Once there was a mom who was stuck at a certain point in her labor. The doctor put a time limit on her and they would be headed for a c-section within a certain amount of time (maybe an hour?) being stamped “failure to progress”. The nurses were watching the machines and, it was true, the baby wasn’t progressing. My wife asked the nurses if she could try a couple things, because she knew the baby wasn’t aligned right to drop into place as the mom was told to stay on her back. The mom was “allowed” to have a couple contractions on her side, the baby fell immediately into place and she had a natural delivery. The baby was stuck and there was no way on her back that the baby was going to fall into place.

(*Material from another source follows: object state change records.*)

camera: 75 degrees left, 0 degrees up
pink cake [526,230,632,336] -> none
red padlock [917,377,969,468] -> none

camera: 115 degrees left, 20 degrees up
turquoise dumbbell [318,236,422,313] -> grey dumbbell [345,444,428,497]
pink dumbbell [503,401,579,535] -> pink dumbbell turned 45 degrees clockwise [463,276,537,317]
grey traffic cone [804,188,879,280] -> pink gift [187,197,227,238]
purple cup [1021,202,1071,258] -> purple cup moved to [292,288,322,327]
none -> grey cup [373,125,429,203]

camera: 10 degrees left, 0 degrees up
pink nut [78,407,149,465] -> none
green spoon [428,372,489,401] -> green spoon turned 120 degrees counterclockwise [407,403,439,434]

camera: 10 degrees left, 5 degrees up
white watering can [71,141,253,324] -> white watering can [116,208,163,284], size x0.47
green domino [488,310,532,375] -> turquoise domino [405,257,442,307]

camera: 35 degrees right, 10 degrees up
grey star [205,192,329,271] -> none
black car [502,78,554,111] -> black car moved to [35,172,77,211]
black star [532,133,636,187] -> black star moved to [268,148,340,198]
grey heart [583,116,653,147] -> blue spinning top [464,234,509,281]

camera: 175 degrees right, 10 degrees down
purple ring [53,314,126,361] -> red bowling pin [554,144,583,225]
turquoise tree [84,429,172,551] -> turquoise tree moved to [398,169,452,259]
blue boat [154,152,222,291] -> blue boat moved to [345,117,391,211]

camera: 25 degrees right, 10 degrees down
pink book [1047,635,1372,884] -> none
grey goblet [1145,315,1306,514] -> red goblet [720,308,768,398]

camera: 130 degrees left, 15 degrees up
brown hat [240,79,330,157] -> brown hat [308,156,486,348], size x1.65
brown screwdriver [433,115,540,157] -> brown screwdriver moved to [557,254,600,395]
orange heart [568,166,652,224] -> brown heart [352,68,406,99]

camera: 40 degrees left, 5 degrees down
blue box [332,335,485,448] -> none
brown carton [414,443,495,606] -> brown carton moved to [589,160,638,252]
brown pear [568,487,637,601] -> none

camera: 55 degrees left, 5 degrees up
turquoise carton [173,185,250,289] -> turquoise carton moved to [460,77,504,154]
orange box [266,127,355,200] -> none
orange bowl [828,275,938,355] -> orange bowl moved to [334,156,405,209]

Something so simple, is rarely paid attention to, and if they are, it’s done with skepticism. She has many, many stories like this.
I would liken many OB’s and nurses to reading Torah without any knowledge of the Oral Torah. There’s a rich knowledge of birth through thousands of years of midwifery that gets overlooked in the name of medical births, which has only been around for a couple generations. They are trained very well in what to do if something goes terribly wrong, but not how to prevent these situations it in a more natural way, as they have always been done.
As for a home birth, they don’t have to messy. Our last child was born at home and we would never want to go back to a hospital birth. It was so calm and peaceful for the baby to have time to sit with mom and bond quietly. It wasn’t a lot of cleanup at all, but even if it were, I would happily have a baby at home, as all of our ancestors did.